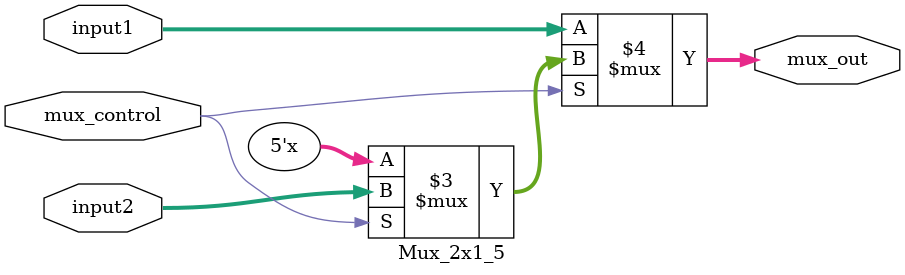
<source format=v>
module Mux_2x1_5 (mux_out, input1, input2, mux_control);

//This module is used for selecting one of the 5 bit inputs to the output

input [4:0] input1, input2;
input mux_control;
output [4:0] mux_out;

assign mux_out = (mux_control == 1'b0) ? input1 : (mux_control == 1'b1) ? input2 : 5'bx;

endmodule

</source>
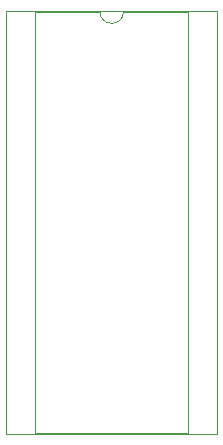
<source format=gbr>
%TF.GenerationSoftware,KiCad,Pcbnew,8.0.3*%
%TF.CreationDate,2024-06-13T03:25:15-07:00*%
%TF.ProjectId,rom adapter,726f6d20-6164-4617-9074-65722e6b6963,rev?*%
%TF.SameCoordinates,Original*%
%TF.FileFunction,Legend,Top*%
%TF.FilePolarity,Positive*%
%FSLAX46Y46*%
G04 Gerber Fmt 4.6, Leading zero omitted, Abs format (unit mm)*
G04 Created by KiCad (PCBNEW 8.0.3) date 2024-06-13 03:25:15*
%MOMM*%
%LPD*%
G01*
G04 APERTURE LIST*
%ADD10C,0.120000*%
G04 APERTURE END LIST*
D10*
%TO.C,U1*%
X125670000Y-72270000D02*
X125670000Y-108070000D01*
X125670000Y-108070000D02*
X143570000Y-108070000D01*
X128160000Y-72330000D02*
X128160000Y-108010000D01*
X128160000Y-108010000D02*
X141080000Y-108010000D01*
X133620000Y-72330000D02*
X128160000Y-72330000D01*
X141080000Y-72330000D02*
X135620000Y-72330000D01*
X141080000Y-108010000D02*
X141080000Y-72330000D01*
X143570000Y-72270000D02*
X125670000Y-72270000D01*
X143570000Y-108070000D02*
X143570000Y-72270000D01*
X135620000Y-72330000D02*
G75*
G02*
X133620000Y-72330000I-1000000J0D01*
G01*
%TD*%
M02*

</source>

Directions for this task - Each line from the one containing "X133620000Y-72330000D02*" through the end of the listing above should be copied exactly, with no other line included.

Final answer -
X133620000Y-72330000D02*
X128160000Y-72330000D01*
X141080000Y-72330000D02*
X135620000Y-72330000D01*
X141080000Y-108010000D02*
X141080000Y-72330000D01*
X143570000Y-72270000D02*
X125670000Y-72270000D01*
X143570000Y-108070000D02*
X143570000Y-72270000D01*
X135620000Y-72330000D02*
G75*
G02*
X133620000Y-72330000I-1000000J0D01*
G01*
%TD*%
M02*

</source>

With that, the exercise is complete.